One of the reason diets can be so tricky is because one diet is not going to be what works for everyone. Some people fare well with a higher carbohydrate intake while others seem to balloon at the mention of carbohydrates. Another example is sugar. Sugar is known for creating blood sugar spikes and many presume that processed sugars like cookies will not only be the cause of a blood sugar spike but also factor into weight gain. Information regarding natural sources of sugar found in fruit, on the other hand, have led people to believe that these sugars have less of a negative effect on your body, but a study done in 2015 revealed that volunteers had a greater blood sugar spike from bread and bananas rather than baked goods that were filled with sugar.
The U.S. National Institutes of Health recently announced that they will be doing a 5 year effort study, which will peer in on how 10,000 American individuals process food. Data will be collected, ranging from blood sugar levels to the effect consuming specific meals has on their gut microbiome. This study aims to probe the idea of ‘precision nutrition’ and has the potential to transform the field of nutrition science by generating new tools, methods and a plethora of data to fuel future discovery and science for years down the road. If all goes as projected, it could enable nutritionists to tailor specific meals to an individual’s genes and gut microbe as well as boost nutrition science which has been seen through a fuzzy lens for many years because of how challenging diets are to control.

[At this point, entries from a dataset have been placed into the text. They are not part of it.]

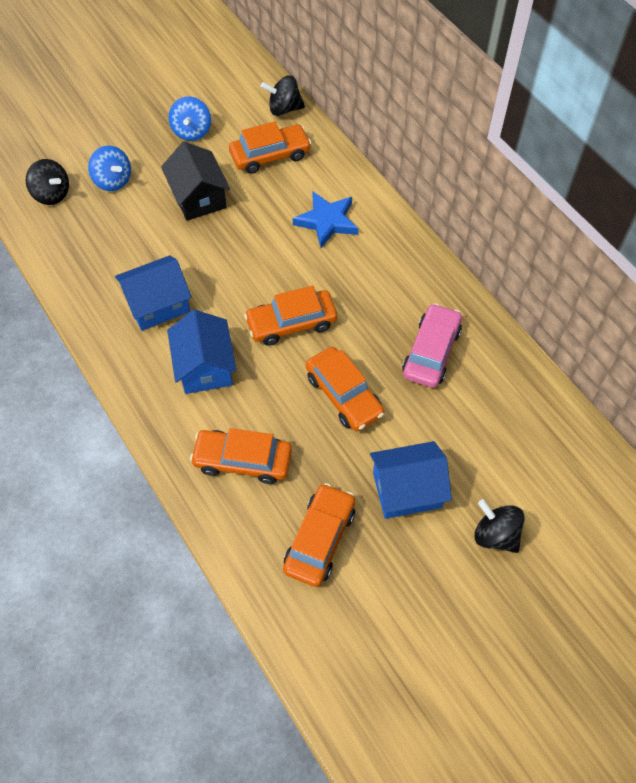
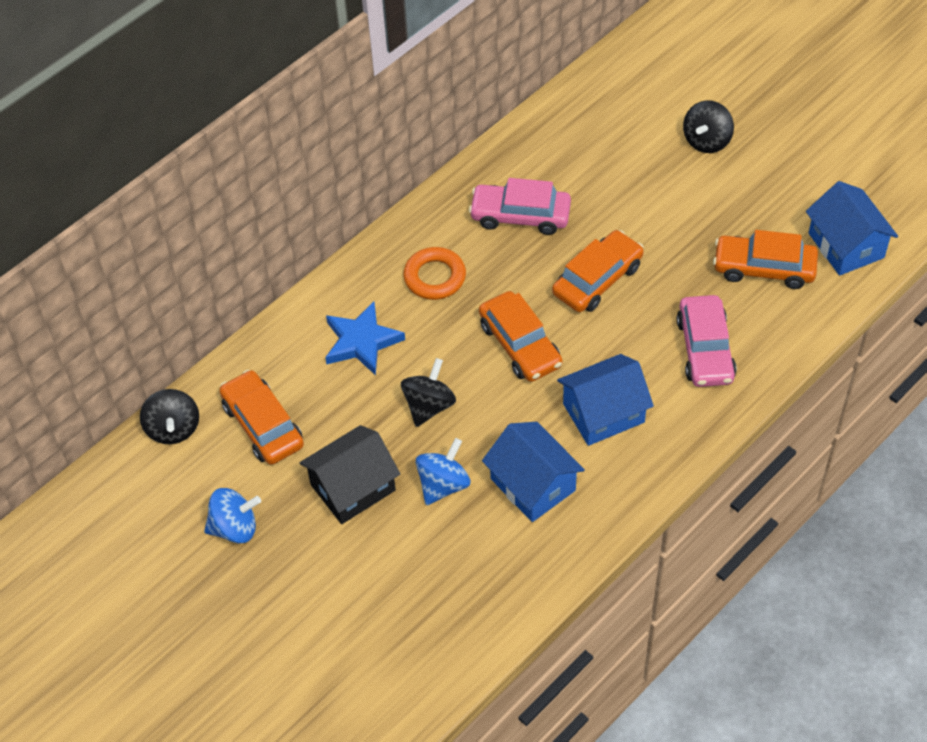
camera: 100 degrees left, 5 degrees down
black spinning top [26,159,69,205] -> black spinning top moved to [401,358,456,427]
blue spinning top [88,145,131,191] -> blue spinning top moved to [416,438,470,505]
orange car [190,428,292,484] -> pink car [677,295,737,387]
blue house [370,441,452,519] -> blue house moved to [806,181,898,276]
none -> orange ring [403,247,466,300]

This idea of how genes may play a role in the food people eat recognizes how the human body functions depending on certain factors like genetics, sleep habits, social environments, food consumption, and individual gut microbes. The example mentioned above was one of the studies that discovered individual differences in response to refined sugars versus natural sugars and how the community of microbes within the gut was largely responsible. With this said, NIH Director Francis Collins released a 10 year point specific plan for nutrition science acknowledging the significance of diet when it comes to chronic diseases like heart disease, autoimmune conditions, and diabetes. This plan aims to use basic disciplines like neurobiology, studying the role of diet across a lifespan, considering how food can serve as medicine, and elevating precision nutrition. It also plans to piggyback on the All of Us data and infrastructure to build on the health study that enrolled 272,000 participants with over 50% of them being minority groups.
Participants who join in on the nutrition study will be expected to wear various monitors to keep track of physical activity and blood sugar levels, have what they eat recorded after consuming tailored specific meals, and undergo tests at a clinic. A smaller number of participants will also follow three different diets at home or in the clinic along with having testing. Another number of volunteers will live in a clinical center for three 2 week stretches while eating very controlled meals. Studies such as these are often viewed as the gold standard but can be costly causing researchers to limit participants.

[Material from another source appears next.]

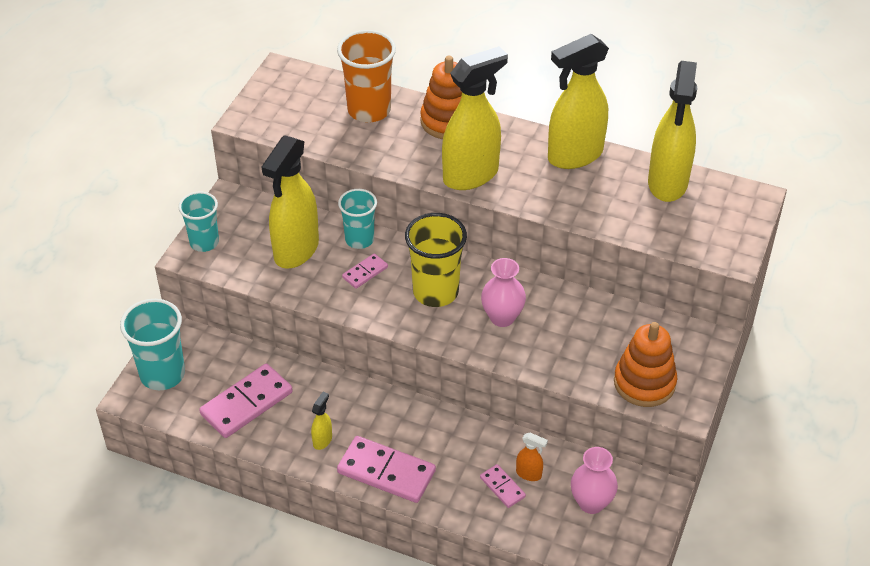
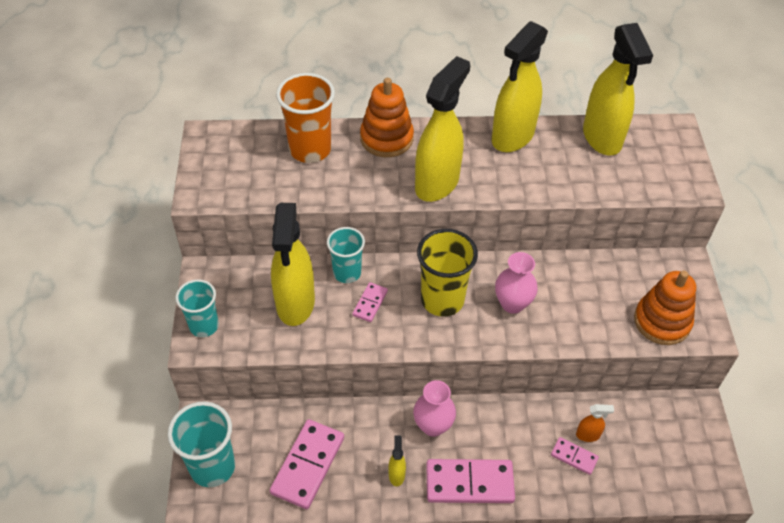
camera: 25 degrees left, 5 degrees up
pink vase [571,447,618,514] -> pink vase moved to [413,380,456,437]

A wide range of personal data collected from the genetic makeup of the participants to their zip code will help the study to weed out unnecessary data that is collected from other factors not being measured. Once data is collected, models will be created to predict the best diet for an individual, and that data will eventually be tested in clinical trials. The NIH has opened the invite for proposals with hope to begin enrolling volunteers by January of 2023.